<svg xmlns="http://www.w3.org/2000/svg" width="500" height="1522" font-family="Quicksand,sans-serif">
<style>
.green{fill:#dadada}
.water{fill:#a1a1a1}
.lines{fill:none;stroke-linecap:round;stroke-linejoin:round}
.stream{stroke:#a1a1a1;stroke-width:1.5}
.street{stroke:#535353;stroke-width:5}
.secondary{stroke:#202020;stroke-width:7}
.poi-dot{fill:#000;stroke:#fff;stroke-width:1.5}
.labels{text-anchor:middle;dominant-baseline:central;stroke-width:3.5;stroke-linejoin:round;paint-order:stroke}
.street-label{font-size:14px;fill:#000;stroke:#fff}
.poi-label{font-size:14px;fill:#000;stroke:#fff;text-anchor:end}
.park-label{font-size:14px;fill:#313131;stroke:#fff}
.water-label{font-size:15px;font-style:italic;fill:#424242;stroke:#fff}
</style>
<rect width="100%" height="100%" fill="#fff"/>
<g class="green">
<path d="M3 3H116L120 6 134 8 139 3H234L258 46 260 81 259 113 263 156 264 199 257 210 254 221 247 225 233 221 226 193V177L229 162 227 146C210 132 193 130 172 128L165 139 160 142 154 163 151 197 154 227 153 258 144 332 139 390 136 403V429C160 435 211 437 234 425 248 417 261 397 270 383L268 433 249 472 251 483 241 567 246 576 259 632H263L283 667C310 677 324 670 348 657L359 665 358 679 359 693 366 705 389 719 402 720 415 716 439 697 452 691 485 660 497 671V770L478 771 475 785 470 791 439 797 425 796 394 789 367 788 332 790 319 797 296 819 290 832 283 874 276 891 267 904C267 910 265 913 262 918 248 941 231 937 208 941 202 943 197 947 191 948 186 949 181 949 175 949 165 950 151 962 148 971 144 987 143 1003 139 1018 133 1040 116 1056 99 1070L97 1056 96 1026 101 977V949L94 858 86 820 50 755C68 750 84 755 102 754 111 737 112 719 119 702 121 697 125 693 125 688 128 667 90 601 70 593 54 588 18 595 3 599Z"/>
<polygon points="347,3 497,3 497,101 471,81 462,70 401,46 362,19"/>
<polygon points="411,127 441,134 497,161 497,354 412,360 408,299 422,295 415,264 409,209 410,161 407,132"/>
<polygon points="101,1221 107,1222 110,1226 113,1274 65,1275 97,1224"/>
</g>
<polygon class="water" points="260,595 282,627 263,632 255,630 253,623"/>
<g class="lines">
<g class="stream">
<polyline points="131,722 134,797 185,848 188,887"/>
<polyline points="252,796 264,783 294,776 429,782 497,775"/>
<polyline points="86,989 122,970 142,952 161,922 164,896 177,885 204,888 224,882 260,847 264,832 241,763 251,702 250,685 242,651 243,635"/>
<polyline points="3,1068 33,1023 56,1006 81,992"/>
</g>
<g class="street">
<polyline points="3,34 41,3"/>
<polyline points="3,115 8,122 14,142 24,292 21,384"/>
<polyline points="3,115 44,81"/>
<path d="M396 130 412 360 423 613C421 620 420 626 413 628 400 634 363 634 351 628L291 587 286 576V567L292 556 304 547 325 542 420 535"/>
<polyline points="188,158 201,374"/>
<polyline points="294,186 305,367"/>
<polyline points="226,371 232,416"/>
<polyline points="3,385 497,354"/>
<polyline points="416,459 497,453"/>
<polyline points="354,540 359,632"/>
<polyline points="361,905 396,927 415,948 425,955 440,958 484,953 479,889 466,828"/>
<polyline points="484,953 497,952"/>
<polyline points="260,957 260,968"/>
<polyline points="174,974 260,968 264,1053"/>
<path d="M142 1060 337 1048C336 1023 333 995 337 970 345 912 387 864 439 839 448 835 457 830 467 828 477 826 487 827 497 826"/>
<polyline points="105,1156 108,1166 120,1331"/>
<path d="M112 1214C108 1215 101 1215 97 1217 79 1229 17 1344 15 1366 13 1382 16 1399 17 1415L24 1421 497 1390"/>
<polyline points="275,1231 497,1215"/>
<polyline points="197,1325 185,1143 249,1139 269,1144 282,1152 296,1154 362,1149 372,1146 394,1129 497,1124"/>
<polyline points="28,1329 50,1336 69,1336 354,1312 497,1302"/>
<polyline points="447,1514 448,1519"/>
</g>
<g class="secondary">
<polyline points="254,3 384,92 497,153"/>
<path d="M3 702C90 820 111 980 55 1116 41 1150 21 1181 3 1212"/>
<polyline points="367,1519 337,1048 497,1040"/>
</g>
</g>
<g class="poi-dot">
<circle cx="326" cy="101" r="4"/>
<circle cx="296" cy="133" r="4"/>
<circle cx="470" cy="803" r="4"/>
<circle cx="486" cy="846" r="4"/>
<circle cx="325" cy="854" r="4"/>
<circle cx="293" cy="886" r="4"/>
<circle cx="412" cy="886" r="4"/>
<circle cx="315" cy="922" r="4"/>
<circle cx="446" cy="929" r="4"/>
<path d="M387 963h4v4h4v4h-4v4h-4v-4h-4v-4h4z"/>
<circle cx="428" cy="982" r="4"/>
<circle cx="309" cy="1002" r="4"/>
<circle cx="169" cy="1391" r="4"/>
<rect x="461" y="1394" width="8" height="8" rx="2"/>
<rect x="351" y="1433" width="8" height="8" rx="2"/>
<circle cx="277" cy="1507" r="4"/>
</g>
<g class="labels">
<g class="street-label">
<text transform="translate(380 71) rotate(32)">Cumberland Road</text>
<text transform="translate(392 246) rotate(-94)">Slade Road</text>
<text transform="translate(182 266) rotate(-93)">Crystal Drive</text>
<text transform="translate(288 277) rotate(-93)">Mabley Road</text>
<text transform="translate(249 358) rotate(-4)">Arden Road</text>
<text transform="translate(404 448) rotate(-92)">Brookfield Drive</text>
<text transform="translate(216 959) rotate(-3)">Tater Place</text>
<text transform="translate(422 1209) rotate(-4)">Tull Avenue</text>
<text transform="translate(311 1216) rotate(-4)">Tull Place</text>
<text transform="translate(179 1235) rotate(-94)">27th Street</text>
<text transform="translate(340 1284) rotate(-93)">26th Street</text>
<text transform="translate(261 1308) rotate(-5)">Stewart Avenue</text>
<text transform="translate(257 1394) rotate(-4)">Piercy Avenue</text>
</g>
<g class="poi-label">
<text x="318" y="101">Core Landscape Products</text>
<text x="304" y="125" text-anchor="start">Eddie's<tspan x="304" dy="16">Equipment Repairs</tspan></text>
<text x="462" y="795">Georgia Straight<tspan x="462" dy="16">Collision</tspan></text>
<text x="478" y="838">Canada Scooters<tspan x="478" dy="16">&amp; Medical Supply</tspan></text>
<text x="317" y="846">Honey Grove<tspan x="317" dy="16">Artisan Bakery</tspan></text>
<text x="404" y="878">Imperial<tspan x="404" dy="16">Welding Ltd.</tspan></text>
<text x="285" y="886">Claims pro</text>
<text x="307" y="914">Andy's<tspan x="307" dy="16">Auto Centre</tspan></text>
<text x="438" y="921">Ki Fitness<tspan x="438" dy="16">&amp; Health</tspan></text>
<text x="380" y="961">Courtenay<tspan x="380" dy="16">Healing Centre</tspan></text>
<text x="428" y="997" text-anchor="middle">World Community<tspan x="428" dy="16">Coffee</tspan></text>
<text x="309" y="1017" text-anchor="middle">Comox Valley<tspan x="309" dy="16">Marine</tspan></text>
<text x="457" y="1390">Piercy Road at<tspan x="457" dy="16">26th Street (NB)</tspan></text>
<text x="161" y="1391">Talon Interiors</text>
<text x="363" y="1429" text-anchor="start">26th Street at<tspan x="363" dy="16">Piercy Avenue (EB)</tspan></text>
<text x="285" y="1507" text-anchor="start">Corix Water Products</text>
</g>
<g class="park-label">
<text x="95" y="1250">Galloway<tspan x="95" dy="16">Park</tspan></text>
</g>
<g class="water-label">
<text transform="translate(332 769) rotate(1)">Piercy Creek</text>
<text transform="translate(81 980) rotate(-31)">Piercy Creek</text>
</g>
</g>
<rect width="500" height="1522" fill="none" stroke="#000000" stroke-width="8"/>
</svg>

============

--- INSTRUCTIONS TO FOLLOW ---
Look over the entries above. Copy every line that contains the word "lines".

--- SOLVED EXERCISE ---
.lines{fill:none;stroke-linecap:round;stroke-linejoin:round}
<g class="lines">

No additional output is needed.